Blättern Sie gerne durch die Galerie ⏩
Julia Sundulova
▪️ In den 1920er Jahren waren extrem dünne, kaum sichtbare Augenbrauen modern. Breite Brauen galten als unschicklich, viele Frauen rasierten sie sogar ab und zeichneten sie fein nach. Je höher die Braue, desto jünger wirkte das Gesicht.
▪️ In den 1930ern kam ein geschwungener Bogen in Mode – die Braue wirkte überrascht und elegant angehoben.
▪️ Die 1940er brachten einen radikalen Wandel: Statt stark gezupfter oder rasierter Brauen waren nun breitere, natürlichere und leicht buschige Brauen gefragt.
▪️ In den 1950ern blieben die Brauen weiterhin breit, mit sanftem Schwung. Frauen betonten sie mit schwarzem Stift und fixierten sie mit Haarspray.
▪️ Die 1960er setzten den Trend zur Natürlichkeit fort, allerdings mit kleinen Anpassungen.
▪️ In den 1970ern war Natürlichkeit das Maß aller Dinge – keine Stylingprodukte, keine künstlichen Formen, sondern einfach die eigenen Brauen.
▪️ Die 1980er forderten: Je breiter und wilder, desto besser!

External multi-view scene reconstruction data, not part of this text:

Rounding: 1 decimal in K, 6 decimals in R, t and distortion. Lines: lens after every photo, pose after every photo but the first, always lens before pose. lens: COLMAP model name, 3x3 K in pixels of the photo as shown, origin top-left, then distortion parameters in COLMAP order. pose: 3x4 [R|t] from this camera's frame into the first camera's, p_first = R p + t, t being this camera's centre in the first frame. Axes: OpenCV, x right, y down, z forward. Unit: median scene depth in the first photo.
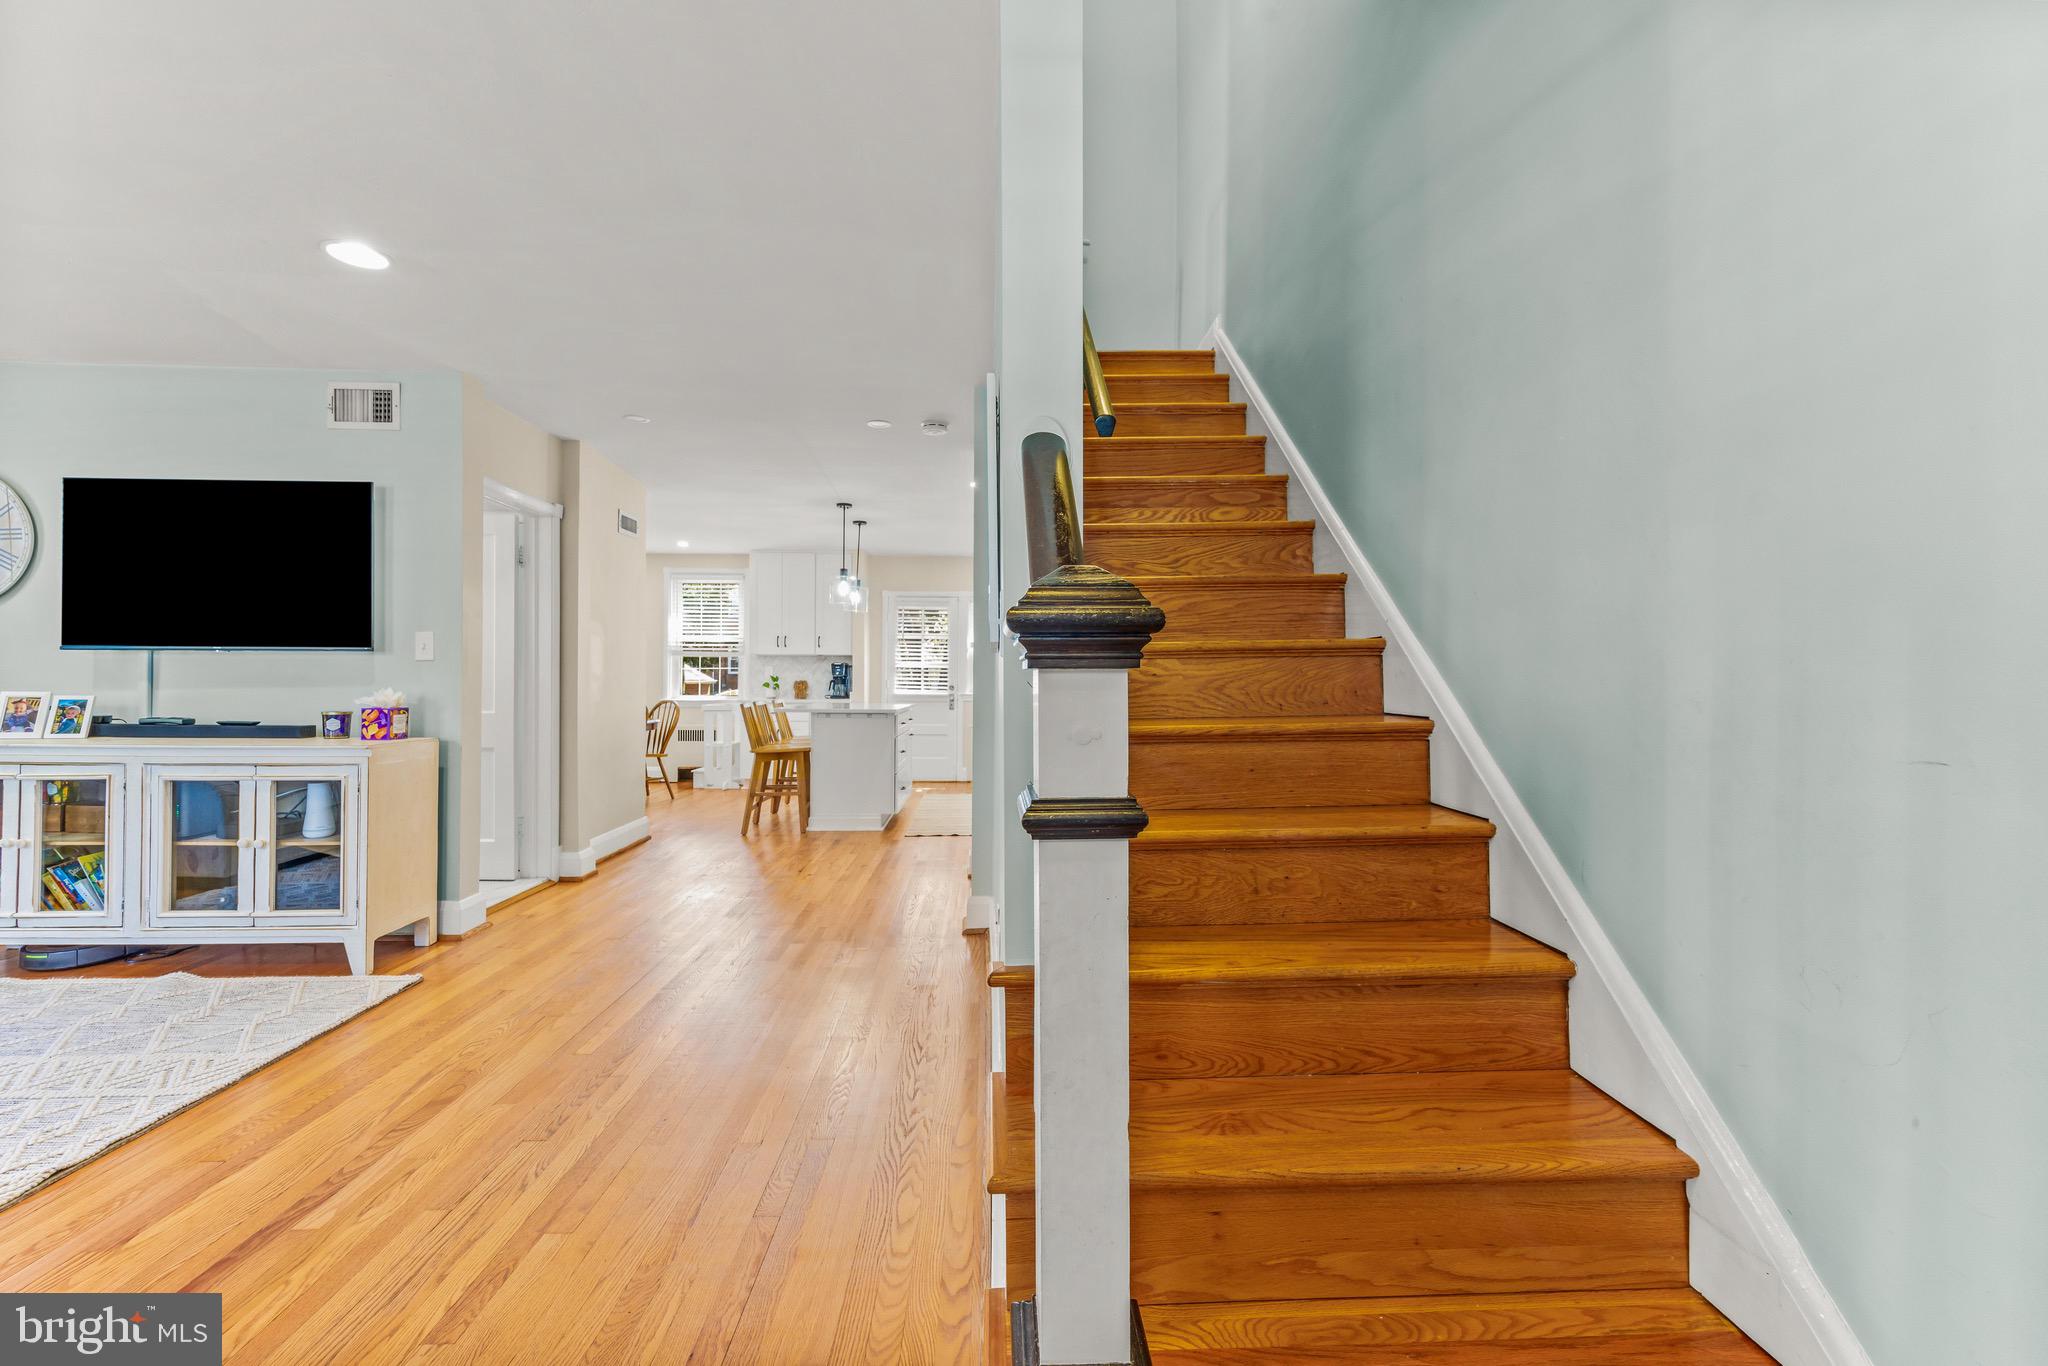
lens RADIAL K [[822.8, 0, 1018.2], [0, 822.8, 677.4], [0, 0, 1]] dist [-0.001405, -0.000007]
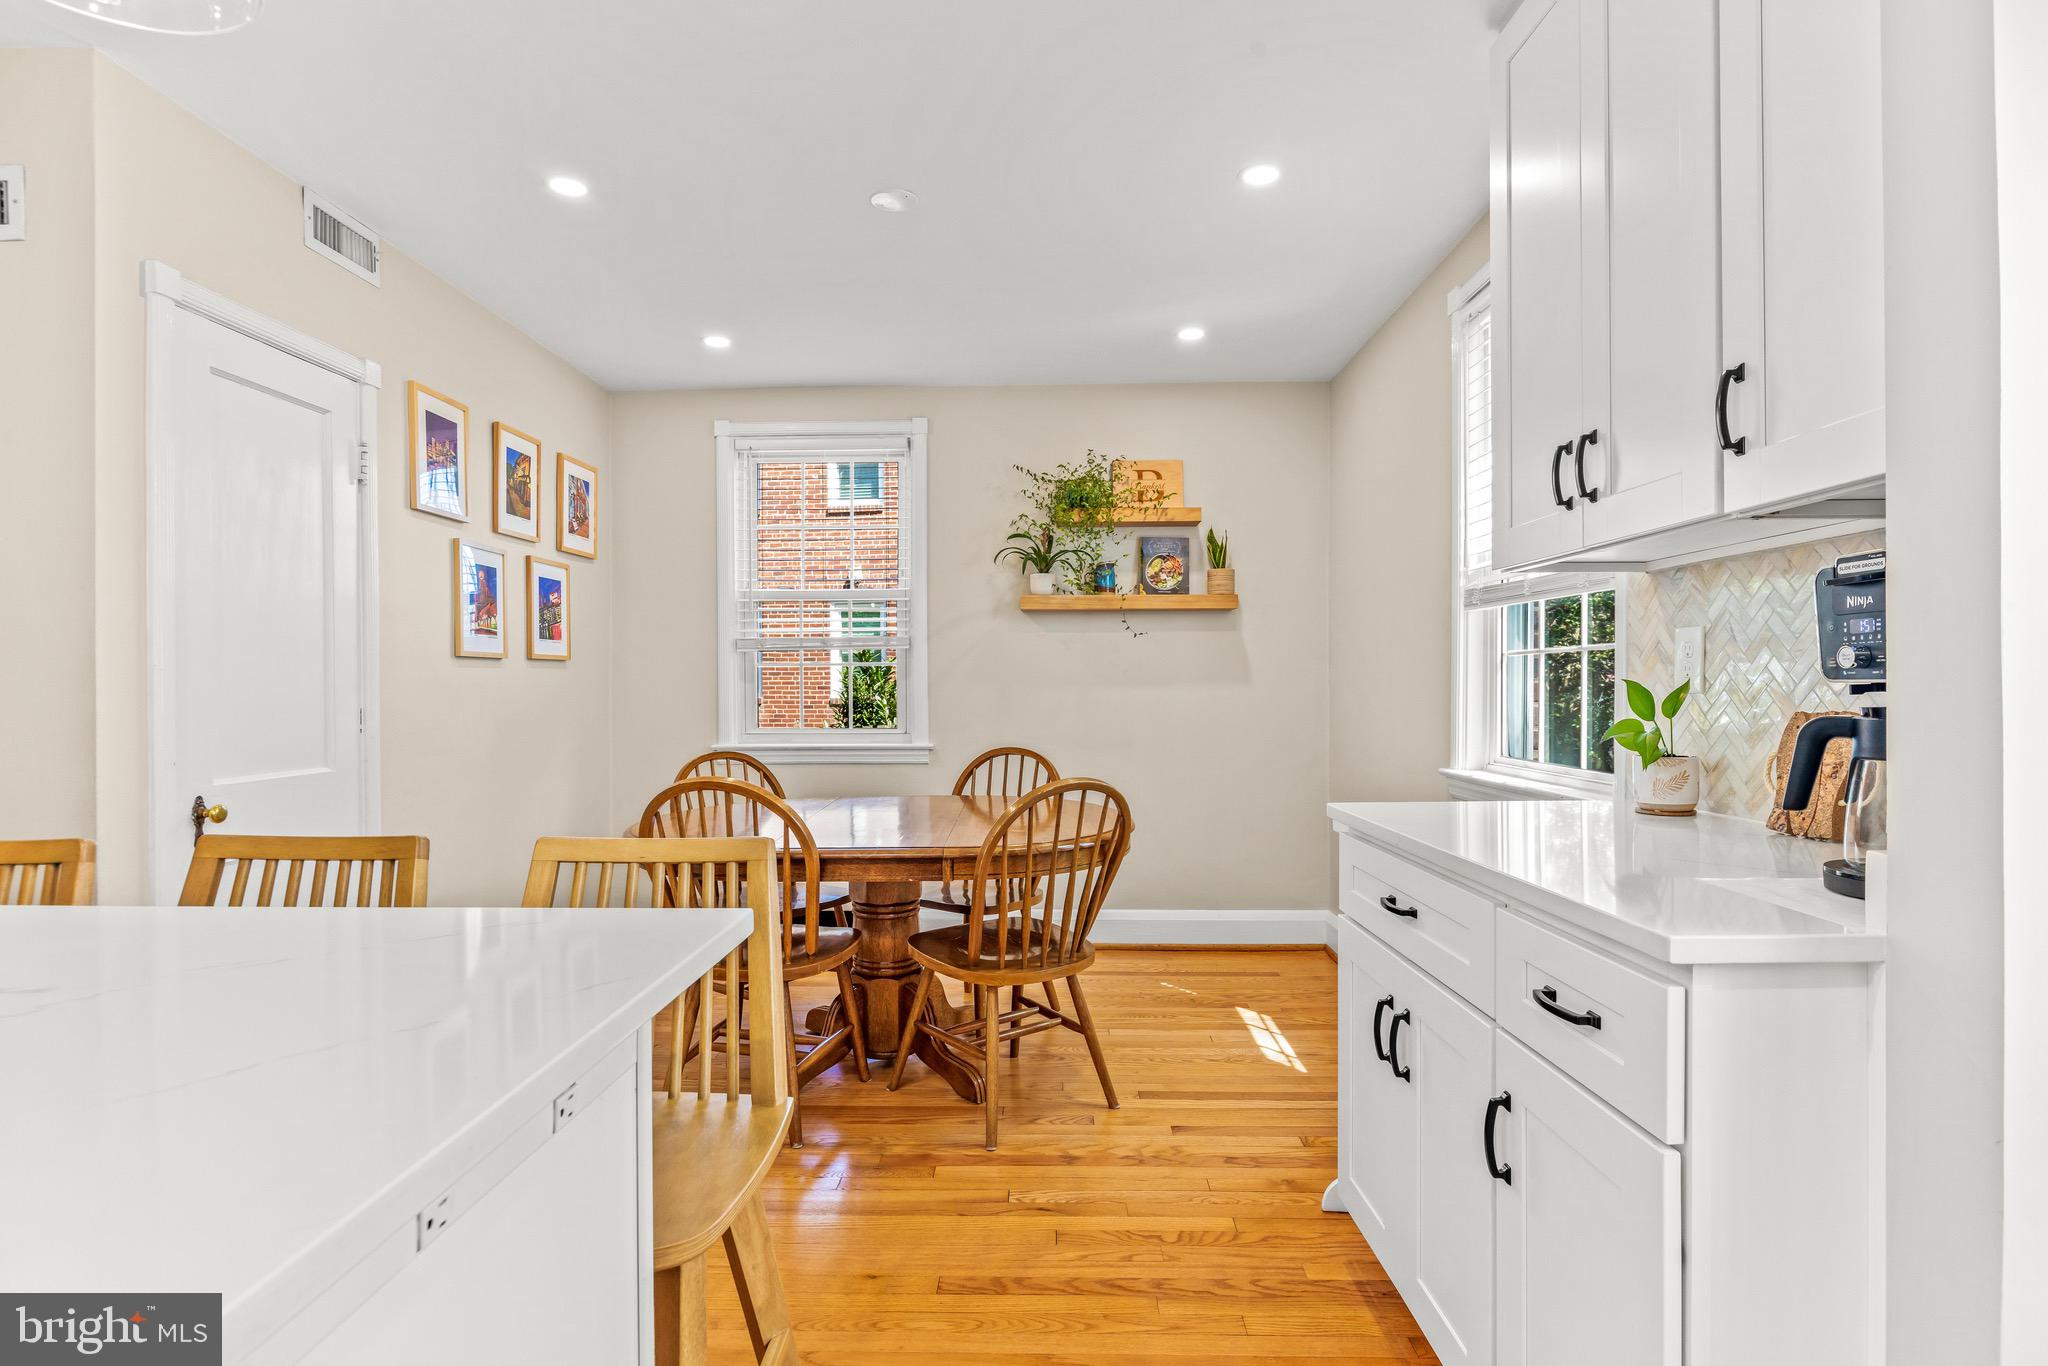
lens RADIAL K [[1024.8, 0, 1023.8], [0, 1024.8, 689.5], [0, 0, 1]] dist [-0.004614, -0.000769]
pose [[-0.067108, -0.001591, -0.997744, -0.199055], [0.008074, 0.999965, -0.002138, -0.003069], [0.997713, -0.008199, -0.067093, 2.285371]]
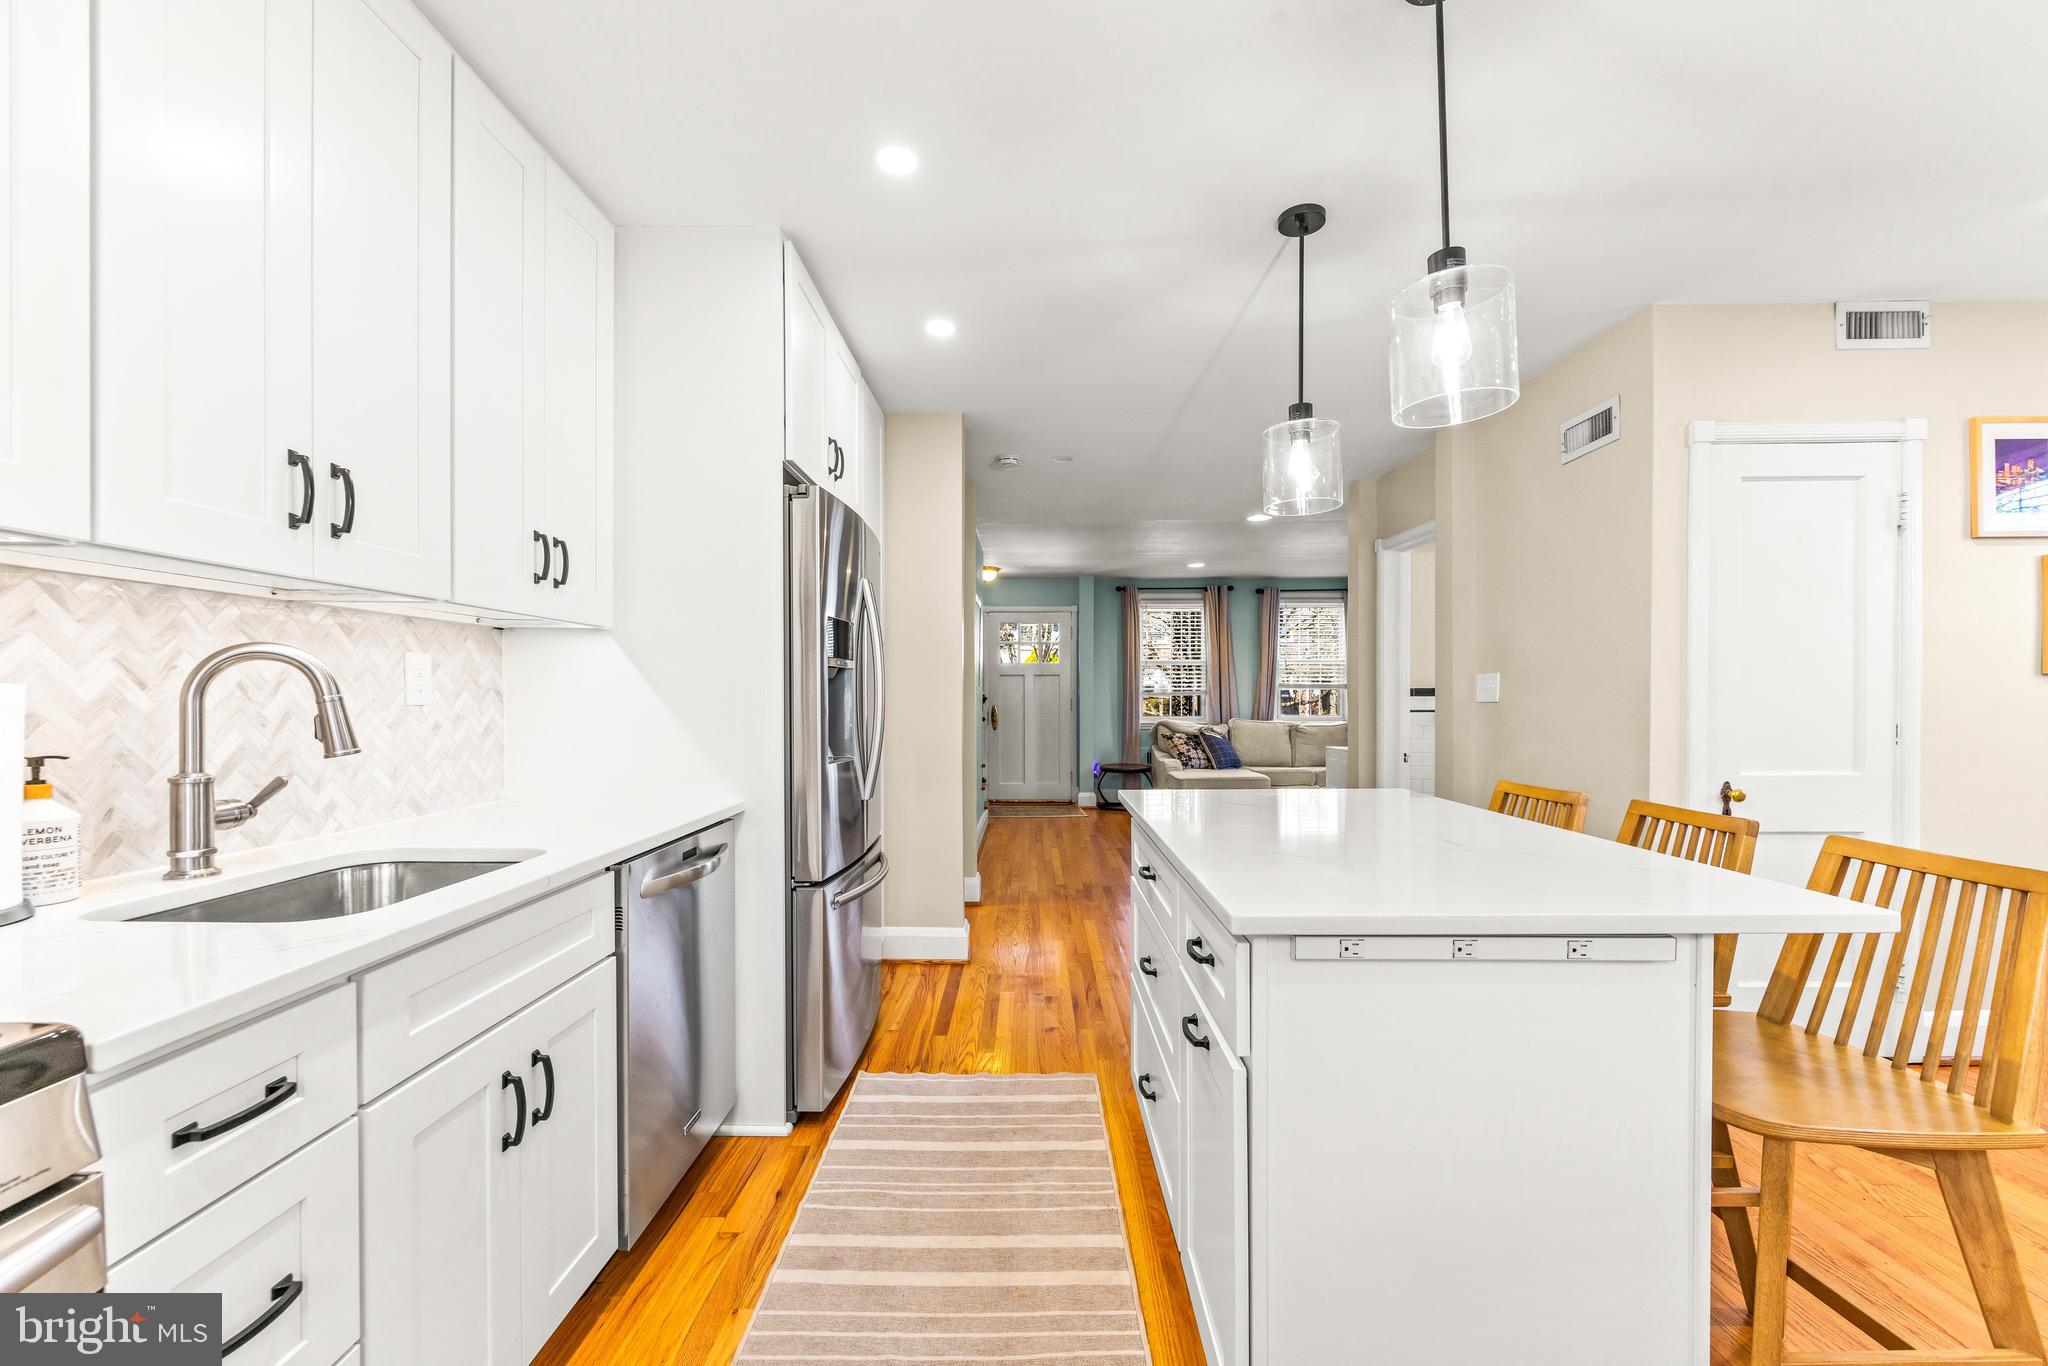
lens RADIAL K [[829.5, 0, 1022.3], [0, 829.5, 708.8], [0, 0, 1]] dist [0.000008, 0.000112]
pose [[-0.998863, -0.003017, 0.047586, -0.206943], [-0.002490, 0.999935, 0.011139, -0.014326], [-0.047617, 0.011008, -0.998805, 2.509920]]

▪️ In den 1990ern kehrte der Trend zu schmal gezupften, gebogenen Brauen zurück.
▪️ Anfang der 2000er wurden die Brauen wieder voller, und Individualität rückte in den Fokus – jede Frau trug die Form, die ihr am besten stand.
▪️ Heute erleben wir einen wahren Kult um die Augenbraue. Fast jeder kennt die Regeln für die perfekte Braue, die zum Gesicht passt. Im Trend sind weiterhin breite, gepflegte Brauen.
Ich persönlich bin ein Fan des individuellen Looks – Form und Breite sollten immer zur Persönlichkeit passen.
Mich interessiert: Welche Brauen-Ära gefällt Ihnen am meisten?